Funds for the expansion and upgrade came from state grants and bond sales.

Currently, 95% of the recycled water the WRF generates is traded to the Tulare Irrigation District (TID) for use in the county’s agriculture industry. In exchange for the up to 14,000 acre feet of water delivered to the TID annually, Visalia receives double that in surface water it can use to recharge groundwater. The percentage TID receives will drop as Visalia begins using the reclaimed water to irrigate the city-owned golf course at Plaza Park and eventually the park itself. The reclaimed water cannot be used at the city’s other parks and facilities due to a so-called do-not-compete clause in the city’s contract with the California Water Service.


Ecologically Sound

While solids in the sewage are removed by traditional means, the expanded WRF uses new, environmentally friendly and safer means to eliminate other health hazards wastewater presents. To remove nitrates, which are poisonous in concentration, from the wastewater, the WRF employs various forms of bacteria that consume the toxic form of nitrogen.

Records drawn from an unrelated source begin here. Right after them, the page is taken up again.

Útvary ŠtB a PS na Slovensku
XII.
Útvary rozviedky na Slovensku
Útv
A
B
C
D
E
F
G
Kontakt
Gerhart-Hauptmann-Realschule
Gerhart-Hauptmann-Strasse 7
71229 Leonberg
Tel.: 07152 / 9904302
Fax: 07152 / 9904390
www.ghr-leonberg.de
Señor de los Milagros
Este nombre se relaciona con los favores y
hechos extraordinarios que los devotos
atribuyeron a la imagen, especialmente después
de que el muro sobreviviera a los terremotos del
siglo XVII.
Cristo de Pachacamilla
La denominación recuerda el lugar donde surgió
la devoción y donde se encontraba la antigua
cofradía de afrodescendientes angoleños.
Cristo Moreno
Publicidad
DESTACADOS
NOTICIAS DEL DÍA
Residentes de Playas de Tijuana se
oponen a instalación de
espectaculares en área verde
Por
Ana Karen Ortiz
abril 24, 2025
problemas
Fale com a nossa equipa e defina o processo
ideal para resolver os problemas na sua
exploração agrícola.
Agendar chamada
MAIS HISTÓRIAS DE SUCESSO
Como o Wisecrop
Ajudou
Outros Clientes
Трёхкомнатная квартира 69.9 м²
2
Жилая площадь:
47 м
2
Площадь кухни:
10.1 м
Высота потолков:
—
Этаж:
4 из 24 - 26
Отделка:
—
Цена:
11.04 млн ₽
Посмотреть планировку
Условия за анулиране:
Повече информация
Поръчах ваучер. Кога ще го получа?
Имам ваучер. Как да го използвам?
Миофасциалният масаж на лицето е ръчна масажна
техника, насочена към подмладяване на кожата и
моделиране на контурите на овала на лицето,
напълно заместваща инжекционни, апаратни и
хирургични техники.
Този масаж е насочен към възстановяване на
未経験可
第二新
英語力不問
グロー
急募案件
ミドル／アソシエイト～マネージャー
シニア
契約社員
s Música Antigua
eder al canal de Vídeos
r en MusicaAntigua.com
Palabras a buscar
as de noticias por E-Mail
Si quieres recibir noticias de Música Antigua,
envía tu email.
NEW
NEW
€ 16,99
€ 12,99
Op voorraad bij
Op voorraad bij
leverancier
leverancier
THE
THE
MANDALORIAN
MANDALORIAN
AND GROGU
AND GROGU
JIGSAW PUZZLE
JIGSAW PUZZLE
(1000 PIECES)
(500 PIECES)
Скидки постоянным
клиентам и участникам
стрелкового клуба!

“We grow bugs here that convert it,” Rodrigues said.

A multistage process converts the nitrates into nitrogen gas, which can then be released safely into the air. Nitrogen gas is the main component of Earth’s atmosphere.

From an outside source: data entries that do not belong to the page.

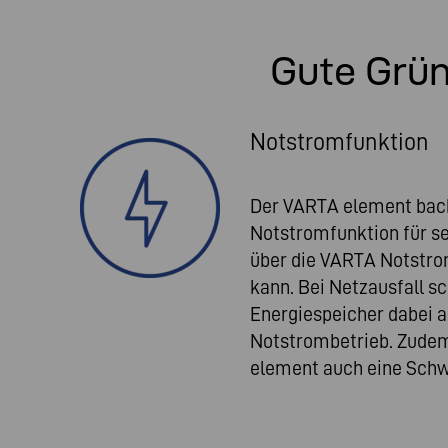
Gute Grü
Notstromfunktion
Der VARTA element back
Notstromfunktion für se
über die VARTA Notstro
kann. Bei Netzausfall sc
Energiespeicher dabei 
Notstrombetrieb. Zudem
element auch eine Schw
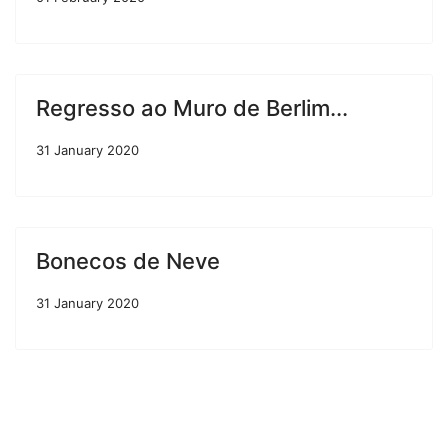
Regresso ao Muro de Berlim...
31 January 2020
Bonecos de Neve
31 January 2020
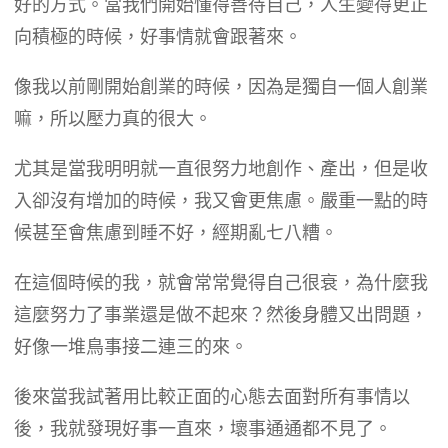
好的方式。當我們開始懂得善待自己，人生變得更正
向積極的時候，好事情就會跟著來。
像我以前剛開始創業的時候，因為是獨自一個人創業
嘛，所以壓力真的很大。
尤其是當我明明就一直很努力地創作、產出，但是收
入卻沒有增加的時候，我又會更焦慮。嚴重一點的時
候甚至會焦慮到睡不好，經期亂七八糟。
在這個時候的我，就會常常覺得自己很衰，為什麼我
這麼努力了事業還是做不起來？然後身體又出問題，
好像一堆鳥事接二連三的來。
後來當我試著用比較正面的心態去面對所有事情以
後，我就發現好事一直來，壞事通通都不見了。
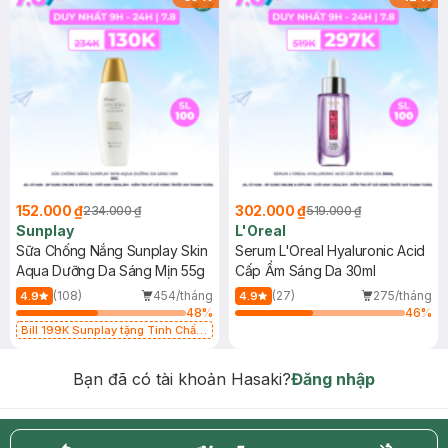
152.000 ₫
302.000 ₫
234.000 ₫
519.000 ₫
Sunplay
L'Oreal
Sữa Chống Nắng Sunplay Skin
Serum L'Oreal Hyaluronic Acid
Aqua Dưỡng Da Sáng Mịn 55g
Cấp Ẩm Sáng Da 30ml
(108)
454/tháng
(27)
275/tháng
4.9
4.9
48
%
46
%
Bill 199K Sunplay tặng Tinh Chất
Chống Nắng 7g trị giá 30K (SL có
hạn)
Bạn đã có tài khoản Hasaki?
Đăng nhập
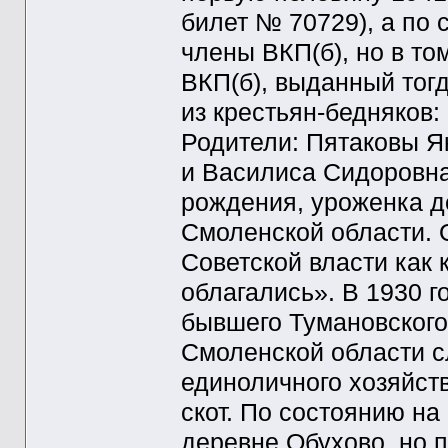
билет № 70729), а по 
члены ВКП(б), но в то
ВКП(б), выданный тог
из крестьян-бедняков:
Родители: Пятаковы Я
и Василиса Сидоровна 
рождения, уроженка д
Смоленской области. 
Советской власти как
облагались». В 1930 г
бывшего Тумановского
Смоленской области 
единоличного хозяйства
скот. По состоянию на
деревне Обухово, но 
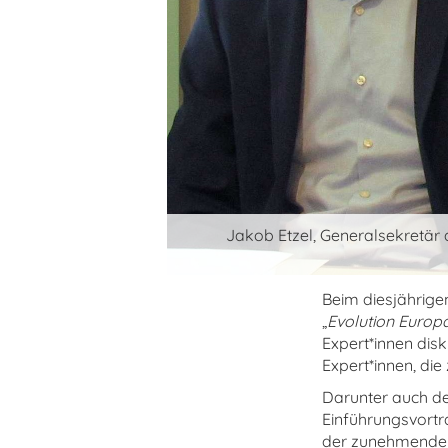
Jakob Etzel, Generalsekretär 
Beim diesjährig
„
Evolution Europa
Expert*innen disk
Expert*innen, di
Darunter auch de
Einführungsvortr
der zunehmenden 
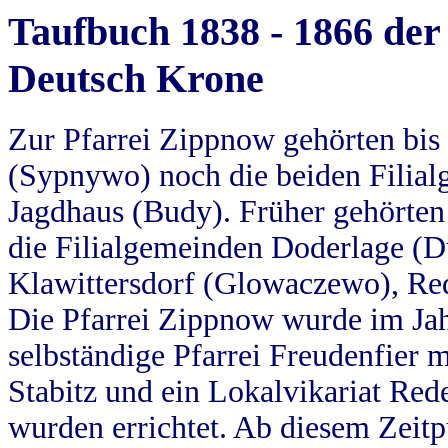
Taufbuch 1838 - 1866 der
Deutsch Krone
Zur Pfarrei Zippnow gehörten bi
(Sypnywo) noch die beiden Filial
Jagdhaus (Budy). Früher gehörten 
die Filialgemeinden Doderlage (D
Klawittersdorf (Glowaczewo), Red
Die Pfarrei Zippnow wurde im Jah
selbständige Pfarrei Freudenfier m
Stabitz und ein Lokalvikariat Red
wurden errichtet. Ab diesem Zeitp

“We do not want the nitrate form,” Rodrigues said. “Nitrogen (gas) is harmless to everyone.”

In a move intended to increase safety, the WRF has also replaced chlorine gas with ultraviolet (UV) light for sanitation of the water it reclaims.

“The liability of using chlorine was getting worse and worse,” Rodrigues said of the potentially deadly gas.

Using UV to treat the water, however, comes at a greater energy cost, yet works better than chlorine.

“It’s actually a more stable device,” Rodrigues said. “It’s worked great.”


Solar and Methane Power

To offset that energy demand, the WRF has installed an onsite solar farm. Solar generation accounts for some 25% of the facility’s energy needs. Eventually, another 25% of the energy needed to treat Visalia’s wastewater will come from generators at the WRF powered by methane captured during the “digestion” of solids filtered “right out of the gutter,” Rodrigues said.

Currently, the 250 cubic feet of methane generated per day by the WRF is burned off, but the generators should be up and running by the end of the year. The methane generated from Visalia’s sewage will be mixed with natural gas to allow 24-hour operation of the generators.

While the WRF operates around the clock with computers keeping watch, it is only staffed by the facility’s 40 employees 12 hours per day. One employee remains on call during the off hours, and can respond to any situation there within 40 minutes.

“We do a very efficient job here for the taxpayers,” Rodrigues said. “My goal, my operators’ goal, is to make sure the public is safe.”